Check each line below for the word "lines", and copy those that have it.

===

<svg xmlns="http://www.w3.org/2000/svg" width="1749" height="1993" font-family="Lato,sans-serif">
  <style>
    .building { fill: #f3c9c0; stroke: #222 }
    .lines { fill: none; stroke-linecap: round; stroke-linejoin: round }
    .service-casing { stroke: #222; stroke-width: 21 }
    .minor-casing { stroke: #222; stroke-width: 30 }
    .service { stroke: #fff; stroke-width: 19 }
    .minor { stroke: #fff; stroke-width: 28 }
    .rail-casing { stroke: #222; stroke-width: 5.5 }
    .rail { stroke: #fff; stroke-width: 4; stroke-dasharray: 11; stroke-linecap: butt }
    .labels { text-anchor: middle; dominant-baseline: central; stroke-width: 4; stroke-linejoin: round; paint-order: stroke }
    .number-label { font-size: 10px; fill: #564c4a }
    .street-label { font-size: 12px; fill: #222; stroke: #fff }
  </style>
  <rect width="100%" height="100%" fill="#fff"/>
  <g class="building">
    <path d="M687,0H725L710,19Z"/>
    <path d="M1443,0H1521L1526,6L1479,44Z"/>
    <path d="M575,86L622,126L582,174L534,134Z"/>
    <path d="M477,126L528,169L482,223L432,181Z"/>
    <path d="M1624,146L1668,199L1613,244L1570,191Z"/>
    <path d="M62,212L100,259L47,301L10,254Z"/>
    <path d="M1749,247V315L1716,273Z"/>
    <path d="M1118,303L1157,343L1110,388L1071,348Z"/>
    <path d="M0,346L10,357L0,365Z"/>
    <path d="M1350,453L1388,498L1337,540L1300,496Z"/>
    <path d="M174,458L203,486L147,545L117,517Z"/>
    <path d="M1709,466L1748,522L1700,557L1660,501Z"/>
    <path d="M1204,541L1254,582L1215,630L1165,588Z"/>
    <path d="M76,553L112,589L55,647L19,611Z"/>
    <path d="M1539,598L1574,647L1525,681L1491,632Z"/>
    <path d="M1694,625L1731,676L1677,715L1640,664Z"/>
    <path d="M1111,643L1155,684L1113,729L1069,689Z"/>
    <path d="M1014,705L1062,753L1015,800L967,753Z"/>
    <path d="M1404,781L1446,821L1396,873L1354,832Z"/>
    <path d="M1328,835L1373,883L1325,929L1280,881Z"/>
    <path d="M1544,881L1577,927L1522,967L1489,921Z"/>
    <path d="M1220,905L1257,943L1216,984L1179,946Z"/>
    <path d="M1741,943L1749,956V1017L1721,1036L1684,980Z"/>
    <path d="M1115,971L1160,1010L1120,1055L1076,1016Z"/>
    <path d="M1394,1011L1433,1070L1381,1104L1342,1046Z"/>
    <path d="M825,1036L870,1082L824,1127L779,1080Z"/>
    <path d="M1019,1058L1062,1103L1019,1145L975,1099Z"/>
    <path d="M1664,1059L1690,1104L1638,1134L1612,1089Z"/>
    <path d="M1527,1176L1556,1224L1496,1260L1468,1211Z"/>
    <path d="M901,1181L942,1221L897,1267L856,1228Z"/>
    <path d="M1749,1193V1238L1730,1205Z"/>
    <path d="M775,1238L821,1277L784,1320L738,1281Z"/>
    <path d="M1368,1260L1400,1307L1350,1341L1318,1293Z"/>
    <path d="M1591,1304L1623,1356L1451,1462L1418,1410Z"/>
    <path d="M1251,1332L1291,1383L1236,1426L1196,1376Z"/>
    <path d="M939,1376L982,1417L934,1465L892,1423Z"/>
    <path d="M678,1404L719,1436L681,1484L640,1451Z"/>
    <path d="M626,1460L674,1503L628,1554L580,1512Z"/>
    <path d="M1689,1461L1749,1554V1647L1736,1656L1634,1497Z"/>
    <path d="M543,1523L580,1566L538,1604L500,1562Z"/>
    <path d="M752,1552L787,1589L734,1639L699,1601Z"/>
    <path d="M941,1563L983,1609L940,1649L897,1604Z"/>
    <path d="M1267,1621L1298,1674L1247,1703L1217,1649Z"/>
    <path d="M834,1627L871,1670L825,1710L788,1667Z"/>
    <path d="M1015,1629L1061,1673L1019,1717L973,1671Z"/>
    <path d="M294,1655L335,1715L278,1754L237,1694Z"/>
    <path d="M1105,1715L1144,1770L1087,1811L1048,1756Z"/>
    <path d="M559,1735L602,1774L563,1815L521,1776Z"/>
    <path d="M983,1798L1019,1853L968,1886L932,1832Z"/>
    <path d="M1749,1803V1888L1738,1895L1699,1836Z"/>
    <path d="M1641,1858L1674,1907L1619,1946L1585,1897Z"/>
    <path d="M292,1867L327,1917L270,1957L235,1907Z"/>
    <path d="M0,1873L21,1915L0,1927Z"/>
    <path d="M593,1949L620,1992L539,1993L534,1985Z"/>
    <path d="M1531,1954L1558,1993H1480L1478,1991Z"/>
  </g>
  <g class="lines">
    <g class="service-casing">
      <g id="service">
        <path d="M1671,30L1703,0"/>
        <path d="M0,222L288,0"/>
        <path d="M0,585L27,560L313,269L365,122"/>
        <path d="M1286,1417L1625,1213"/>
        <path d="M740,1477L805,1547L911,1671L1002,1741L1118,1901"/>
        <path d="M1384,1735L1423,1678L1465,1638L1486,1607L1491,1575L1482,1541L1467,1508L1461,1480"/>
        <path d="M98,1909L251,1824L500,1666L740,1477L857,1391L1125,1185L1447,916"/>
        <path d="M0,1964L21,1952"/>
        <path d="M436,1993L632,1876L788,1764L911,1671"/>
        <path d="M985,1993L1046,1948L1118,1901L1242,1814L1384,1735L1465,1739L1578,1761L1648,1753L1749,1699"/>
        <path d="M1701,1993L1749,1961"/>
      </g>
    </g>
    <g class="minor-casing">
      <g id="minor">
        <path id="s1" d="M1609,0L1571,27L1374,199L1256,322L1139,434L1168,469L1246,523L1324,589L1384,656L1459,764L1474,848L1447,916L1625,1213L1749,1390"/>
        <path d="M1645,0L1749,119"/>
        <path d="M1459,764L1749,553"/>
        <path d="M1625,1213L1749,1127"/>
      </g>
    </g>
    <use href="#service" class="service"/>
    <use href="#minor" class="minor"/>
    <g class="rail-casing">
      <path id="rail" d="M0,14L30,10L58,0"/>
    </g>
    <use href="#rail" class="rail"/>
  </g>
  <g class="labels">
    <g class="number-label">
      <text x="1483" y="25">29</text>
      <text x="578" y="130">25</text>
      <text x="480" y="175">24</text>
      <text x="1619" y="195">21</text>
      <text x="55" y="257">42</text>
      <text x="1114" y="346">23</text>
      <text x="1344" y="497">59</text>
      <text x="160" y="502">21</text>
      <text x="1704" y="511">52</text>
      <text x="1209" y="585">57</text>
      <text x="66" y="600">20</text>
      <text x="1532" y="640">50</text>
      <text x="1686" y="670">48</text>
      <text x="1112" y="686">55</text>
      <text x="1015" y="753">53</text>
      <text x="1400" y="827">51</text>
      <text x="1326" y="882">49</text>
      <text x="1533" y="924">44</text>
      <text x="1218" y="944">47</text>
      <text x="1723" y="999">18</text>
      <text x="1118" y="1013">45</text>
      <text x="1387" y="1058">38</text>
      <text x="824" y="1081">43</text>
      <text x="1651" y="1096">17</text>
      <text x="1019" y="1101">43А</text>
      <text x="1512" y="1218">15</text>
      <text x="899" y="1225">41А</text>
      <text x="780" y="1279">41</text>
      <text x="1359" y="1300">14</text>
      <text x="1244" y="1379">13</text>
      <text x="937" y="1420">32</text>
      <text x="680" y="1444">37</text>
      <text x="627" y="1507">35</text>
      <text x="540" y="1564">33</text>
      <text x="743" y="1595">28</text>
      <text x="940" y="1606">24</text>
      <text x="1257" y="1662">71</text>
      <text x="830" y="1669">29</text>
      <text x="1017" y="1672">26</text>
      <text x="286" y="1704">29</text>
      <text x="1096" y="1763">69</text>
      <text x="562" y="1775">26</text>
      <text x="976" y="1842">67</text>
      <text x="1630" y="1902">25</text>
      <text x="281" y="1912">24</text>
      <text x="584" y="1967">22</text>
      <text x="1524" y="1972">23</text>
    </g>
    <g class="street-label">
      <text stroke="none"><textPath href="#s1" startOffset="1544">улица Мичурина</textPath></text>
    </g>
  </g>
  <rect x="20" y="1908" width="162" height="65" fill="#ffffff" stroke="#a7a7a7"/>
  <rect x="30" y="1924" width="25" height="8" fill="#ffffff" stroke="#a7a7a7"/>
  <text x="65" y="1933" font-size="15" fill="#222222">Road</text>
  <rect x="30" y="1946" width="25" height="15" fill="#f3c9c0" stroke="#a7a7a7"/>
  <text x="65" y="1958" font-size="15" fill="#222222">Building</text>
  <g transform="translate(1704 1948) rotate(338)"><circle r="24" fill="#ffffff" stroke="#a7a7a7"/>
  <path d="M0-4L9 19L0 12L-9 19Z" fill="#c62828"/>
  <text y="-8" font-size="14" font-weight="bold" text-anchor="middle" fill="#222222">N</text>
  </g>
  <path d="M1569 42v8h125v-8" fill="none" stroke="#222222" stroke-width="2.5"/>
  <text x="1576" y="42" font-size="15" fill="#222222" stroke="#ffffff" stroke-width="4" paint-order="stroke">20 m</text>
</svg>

===

RESULT ▸
    .lines { fill: none; stroke-linecap: round; stroke-linejoin: round }
  <g class="lines">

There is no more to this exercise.